Tuesday, December 13, 2011

The Slow Road to Yuanization

How can it be that the state is not giving the North Korean people distribution, rice costs 5,000 North Korean won per kilo, the Chinese Yuan is trading for up to 1,000 North Korean won in some markets, and yet nobody appears to be starving?


This, in essence, is the conundrum troubling North Korea watchers today.


Some are really concerned. Here's Joo Seong Ha of North Korea Real Talk (from Ask a Korean!);
The price of rice in North Korea is not cheap even compared to South Korea's rice price. Unless it comes from an expensive brand, the price of rice in South Korea is under $2 per kilo. In other words, North Korean rice price is around half of South Korean rice price. Considering the huge disparity between the incomes of North and South Korea, the fact that North Koreans buy rice at this price is astonishing.
Joo believes that there is at least the risk that these rapidly rising prices portend impending famine. But, whether or not he is correct, it is certainly noticeable that his concerns are rooted more in the fact that he cannot assimilate the situation in any other way given the evidence available to him than because he has actual evidence of encroaching devastation. He continues;
In the spring of 1995, in Pyongyang, I saw the rice price going from 50 won per kilo to 200 won per kilo in just two or three months. And then two or three months later, mass starvation deaths began to occur everywhere in North Korea, and the regime declared the March of Struggle. But it is the fall right now, when rice just finished getting harvested -- and the price is already rising. I would rest a little easier if someone could explain to me that this is not a repeat of 1995.
Admittedly, his worries seem on the prima facie evidence available to be valid. 5,000 North Korean won per kilo is not a sustainable price for people earning around 5,000 North Korean won per month, after all. 


So what's the deal? 


Obviously nobody is saying there is no hunger. There presumably is. Similarly, it is not that Mr. Joo is wrong. No; instead, I wonder whether he and many others are looking at the wrong signal. In other words, I wonder whether the Yuan has become so overwhelmingly ubiquitous that North Korea has become the first ever 'Yuanized' state, and that, as a result, the price of rice denominated in North Korean won is becoming irrelevant because the buyers buy and the sellers sell in Chinese Yuan, and almost nobody is prepared to keep their savings in domestic currency. 


Were that to be the case, while it may suit the media to devote column inches to the skyrocketing price of rice, if few people are actually paying in that currency, then it is irrelevant, isn't it?

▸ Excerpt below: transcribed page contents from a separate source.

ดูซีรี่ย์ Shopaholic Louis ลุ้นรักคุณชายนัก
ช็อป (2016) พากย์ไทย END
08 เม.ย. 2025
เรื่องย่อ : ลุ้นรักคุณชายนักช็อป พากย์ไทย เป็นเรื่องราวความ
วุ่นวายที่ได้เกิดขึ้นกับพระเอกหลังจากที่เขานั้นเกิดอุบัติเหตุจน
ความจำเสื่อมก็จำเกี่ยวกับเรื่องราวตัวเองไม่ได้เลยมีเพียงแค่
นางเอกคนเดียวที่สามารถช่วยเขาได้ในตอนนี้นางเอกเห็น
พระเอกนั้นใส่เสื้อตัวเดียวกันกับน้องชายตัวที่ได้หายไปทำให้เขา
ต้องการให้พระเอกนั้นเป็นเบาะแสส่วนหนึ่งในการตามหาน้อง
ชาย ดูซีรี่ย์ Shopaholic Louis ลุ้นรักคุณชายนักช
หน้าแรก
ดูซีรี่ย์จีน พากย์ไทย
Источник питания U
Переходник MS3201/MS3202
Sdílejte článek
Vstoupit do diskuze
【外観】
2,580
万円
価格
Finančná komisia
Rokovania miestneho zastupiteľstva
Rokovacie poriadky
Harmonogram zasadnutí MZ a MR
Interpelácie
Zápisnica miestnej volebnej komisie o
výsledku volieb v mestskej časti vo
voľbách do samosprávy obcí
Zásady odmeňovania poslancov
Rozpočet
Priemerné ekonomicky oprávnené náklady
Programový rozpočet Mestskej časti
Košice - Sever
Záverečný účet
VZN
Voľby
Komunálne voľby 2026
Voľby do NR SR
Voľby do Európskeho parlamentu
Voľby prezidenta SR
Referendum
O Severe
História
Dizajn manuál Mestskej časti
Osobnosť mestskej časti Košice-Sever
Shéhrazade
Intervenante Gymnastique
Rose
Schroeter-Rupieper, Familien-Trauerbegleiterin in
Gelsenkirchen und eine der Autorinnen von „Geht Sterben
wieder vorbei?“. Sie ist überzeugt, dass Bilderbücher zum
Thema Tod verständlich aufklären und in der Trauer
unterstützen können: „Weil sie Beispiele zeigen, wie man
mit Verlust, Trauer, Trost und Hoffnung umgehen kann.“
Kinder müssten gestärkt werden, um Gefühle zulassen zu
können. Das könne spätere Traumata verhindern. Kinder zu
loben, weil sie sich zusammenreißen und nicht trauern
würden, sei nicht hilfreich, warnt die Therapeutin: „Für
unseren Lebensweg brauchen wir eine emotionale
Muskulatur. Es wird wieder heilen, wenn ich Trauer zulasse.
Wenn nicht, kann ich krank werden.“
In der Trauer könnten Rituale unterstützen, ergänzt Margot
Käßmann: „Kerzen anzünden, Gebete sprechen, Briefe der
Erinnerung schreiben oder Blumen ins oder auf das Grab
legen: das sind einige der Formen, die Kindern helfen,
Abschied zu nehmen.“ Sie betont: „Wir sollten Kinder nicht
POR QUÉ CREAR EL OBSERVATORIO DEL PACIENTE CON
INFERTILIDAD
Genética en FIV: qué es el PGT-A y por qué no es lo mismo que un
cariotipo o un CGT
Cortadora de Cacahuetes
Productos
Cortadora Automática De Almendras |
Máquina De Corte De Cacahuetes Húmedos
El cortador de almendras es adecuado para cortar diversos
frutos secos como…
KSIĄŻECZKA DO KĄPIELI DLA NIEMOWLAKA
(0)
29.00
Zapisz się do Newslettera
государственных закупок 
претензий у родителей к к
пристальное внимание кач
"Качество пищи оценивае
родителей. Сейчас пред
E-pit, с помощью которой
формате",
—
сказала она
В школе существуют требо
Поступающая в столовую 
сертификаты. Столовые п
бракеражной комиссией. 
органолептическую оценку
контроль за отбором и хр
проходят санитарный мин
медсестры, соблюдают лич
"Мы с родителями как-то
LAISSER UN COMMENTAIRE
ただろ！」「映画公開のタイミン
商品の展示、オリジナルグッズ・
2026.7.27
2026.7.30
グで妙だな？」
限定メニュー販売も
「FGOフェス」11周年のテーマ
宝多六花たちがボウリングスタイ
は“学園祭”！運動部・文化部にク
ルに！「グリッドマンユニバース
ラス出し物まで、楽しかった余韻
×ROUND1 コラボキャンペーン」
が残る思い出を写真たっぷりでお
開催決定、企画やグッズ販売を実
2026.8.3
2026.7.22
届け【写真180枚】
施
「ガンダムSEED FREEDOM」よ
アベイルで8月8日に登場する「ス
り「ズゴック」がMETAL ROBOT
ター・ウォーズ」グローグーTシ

However, that is not precisely cause for celebration either, for if the government keeps forcing those parts of the economy it still controls to operate on North Korean won then there may well be a great deal of hunger and possible starvation, just as Mr. Joo predicted. This fits well with the narrative of a degraded and hungry military that has been a feature of analysis for some time. Equally, it will come as no comfort whatsoever to the "vulnerable people who have no access to the market" or those charged with providing aid to those people, and equally the statement, "helping the completely helpless in a state with no social safety net nor obvious desire to help its own people is something that only aid can realistically do at this point," also appears doomed to remain true for the foreseeable future.